RECORDS
● ● ●

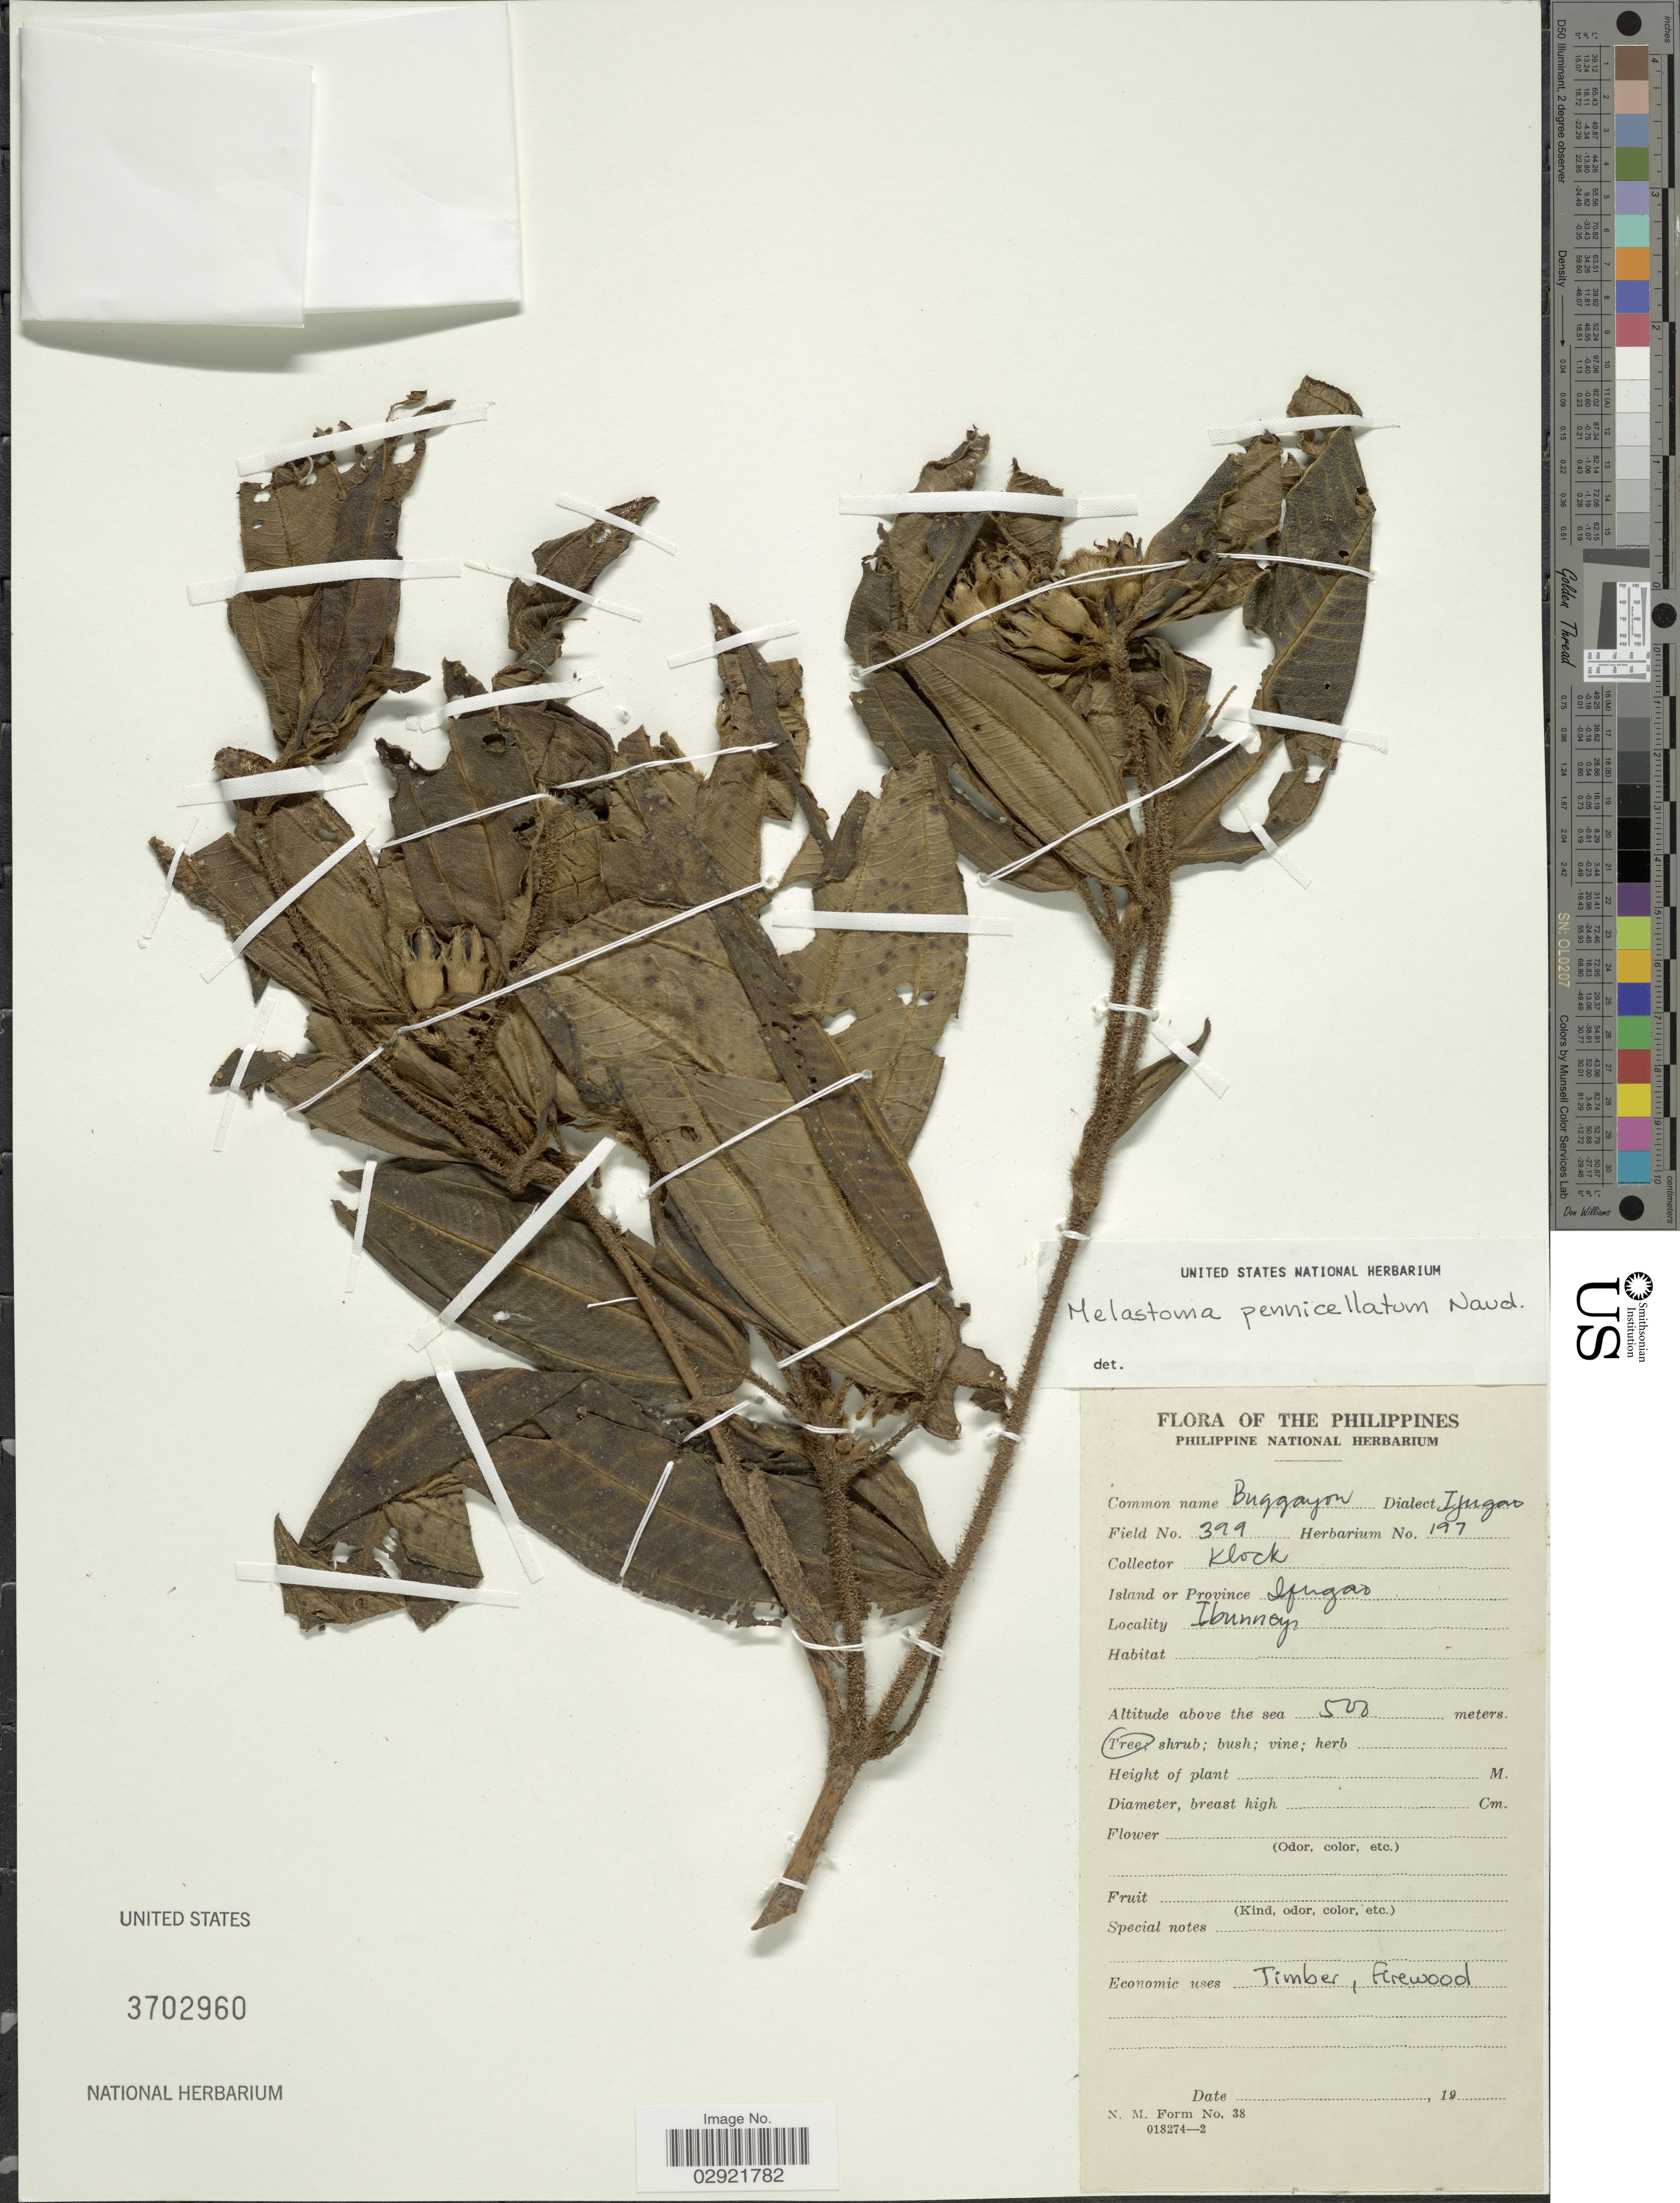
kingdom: Plantae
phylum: Tracheophyta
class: Magnoliopsida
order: Myrtales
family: Melastomataceae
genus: Melastoma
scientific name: Melastoma penicillatum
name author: Naudin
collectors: Klock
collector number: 399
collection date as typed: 19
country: Philippines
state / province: Cordillera (Administrative Region)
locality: Island or Province Ifugao. Ibunney.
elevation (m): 500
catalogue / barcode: US 3702960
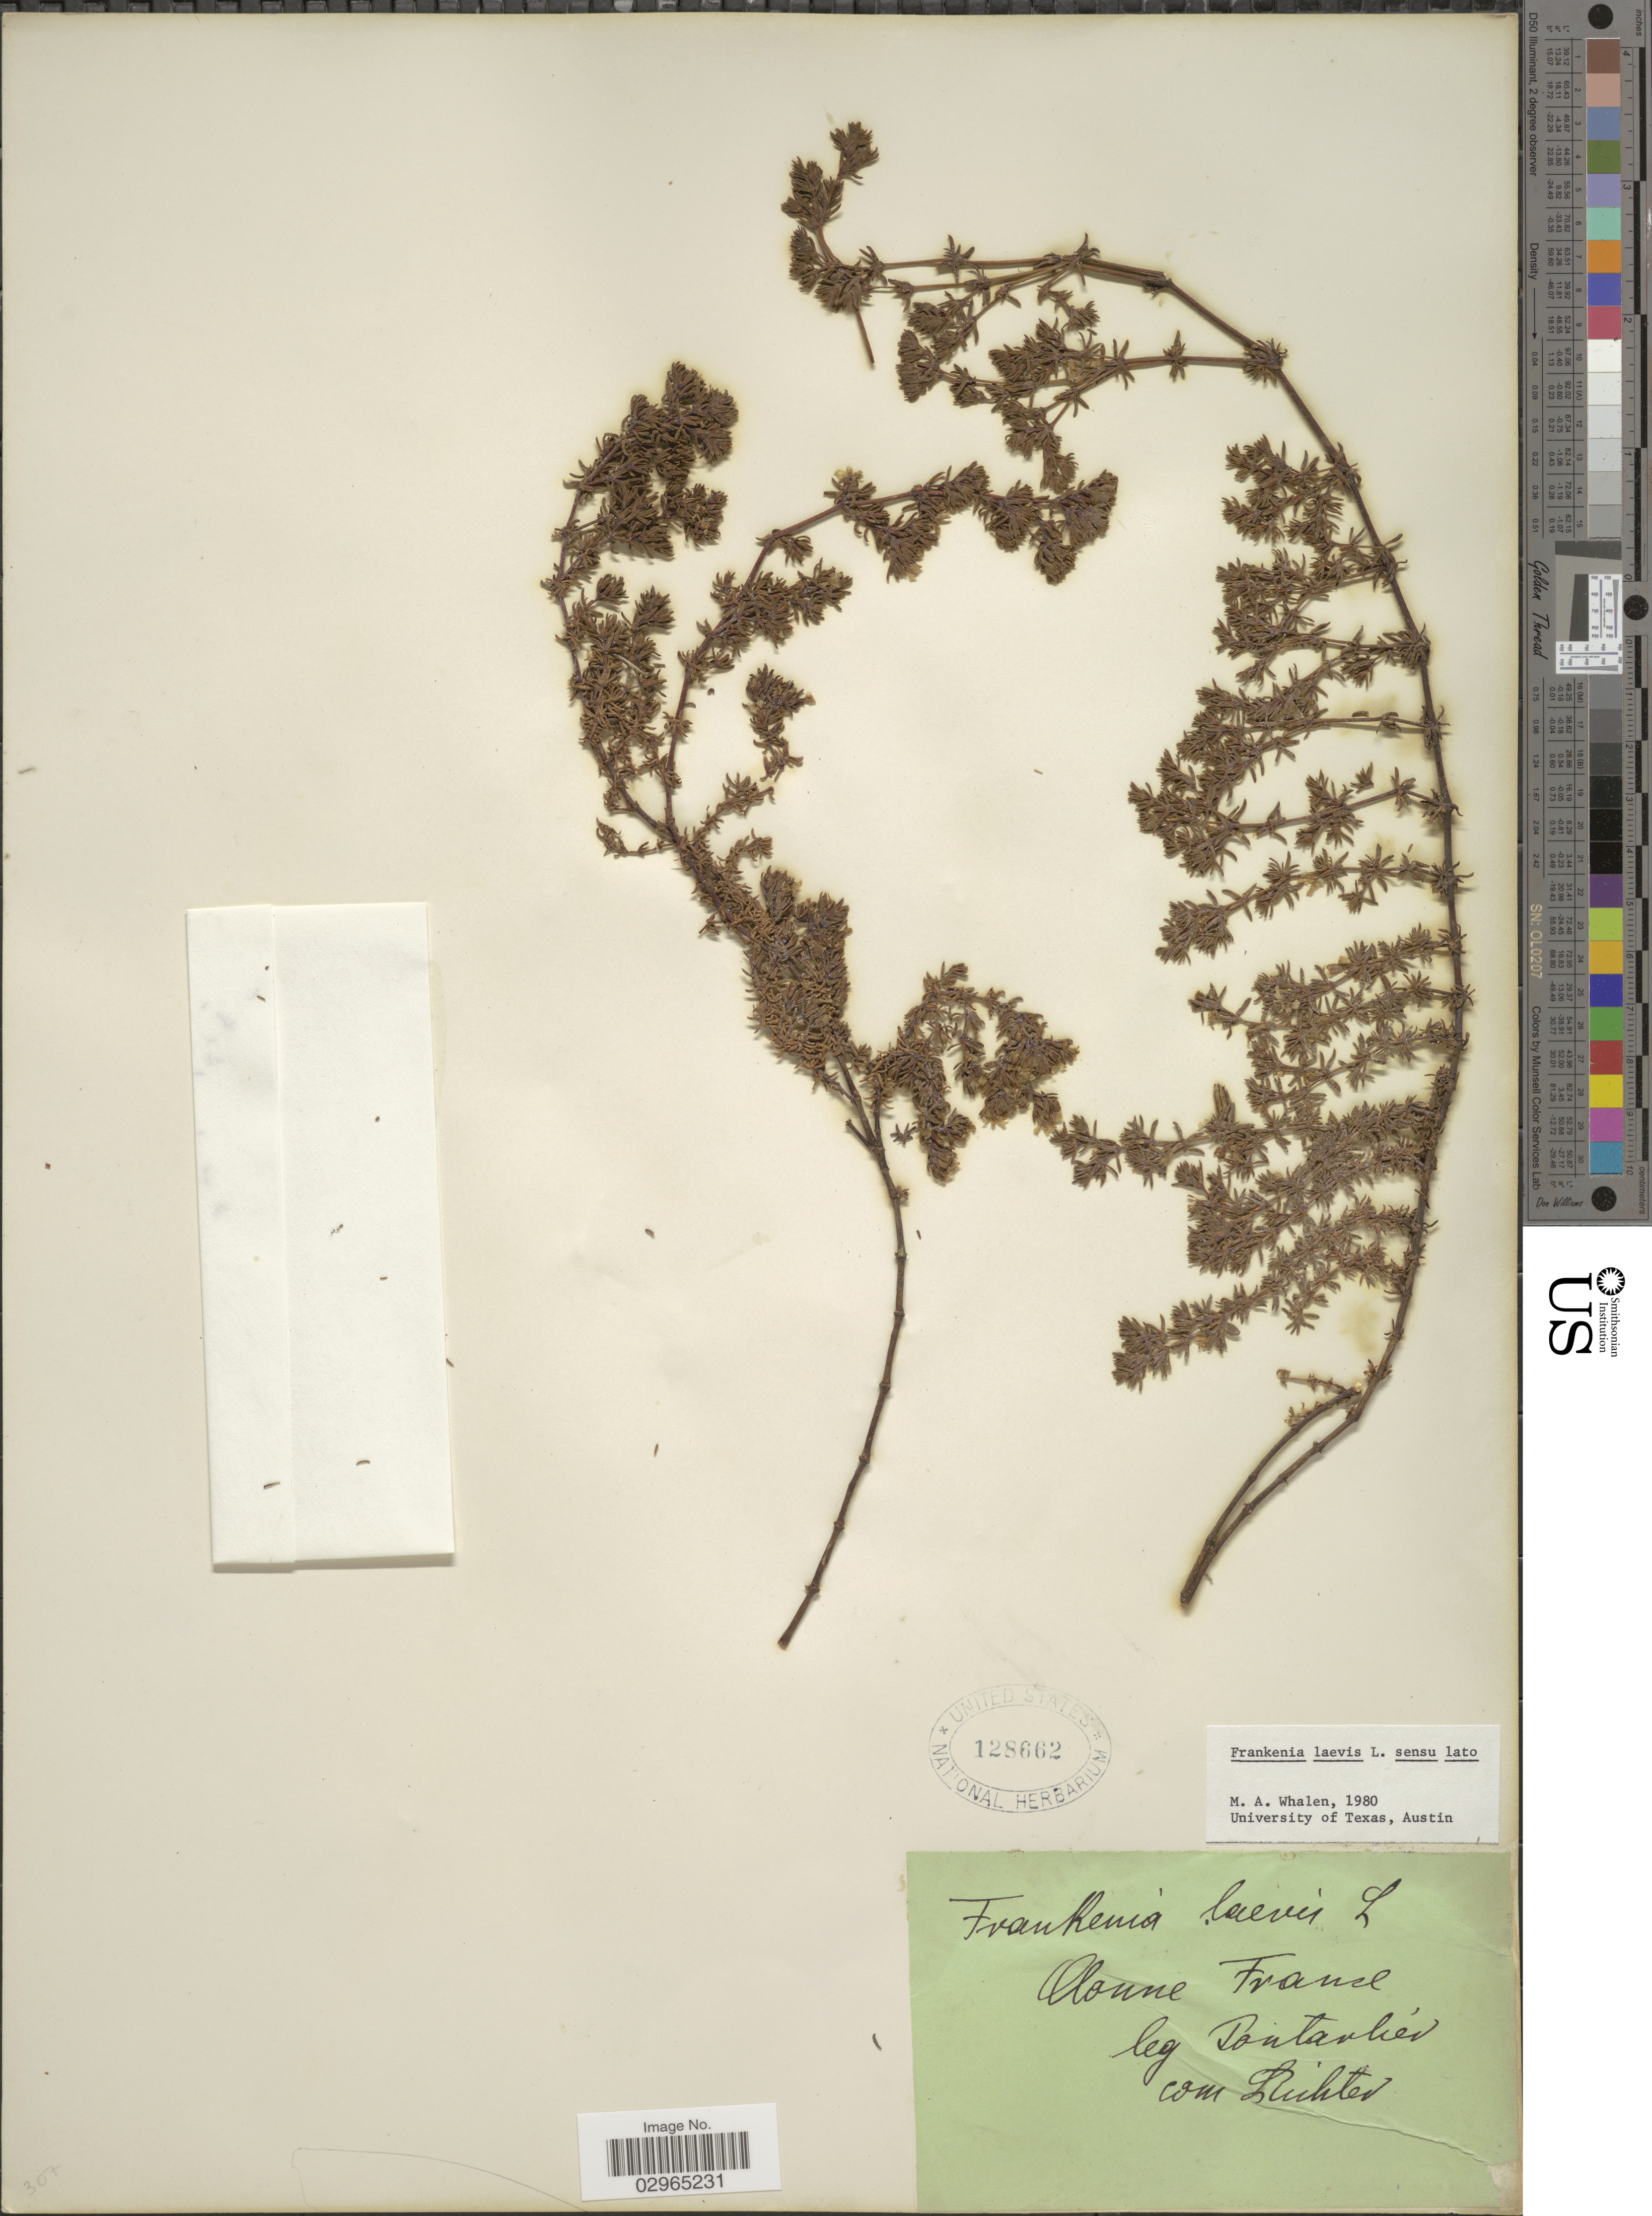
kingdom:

● ● ●

GOAL
Could you rewrite the part of the material that opens with the line containing "country: Philippines" and runs through the end, renaming "locality" to "site" and changing nothing else? Leave the pictures out of your answer.

SOLVED EXERCISE
country: Philippines
state / province: Cordillera (Administrative Region)
site: Island or Province Ifugao. Ibunney.
elevation (m): 500
catalogue / barcode: US 3702960
kingdom:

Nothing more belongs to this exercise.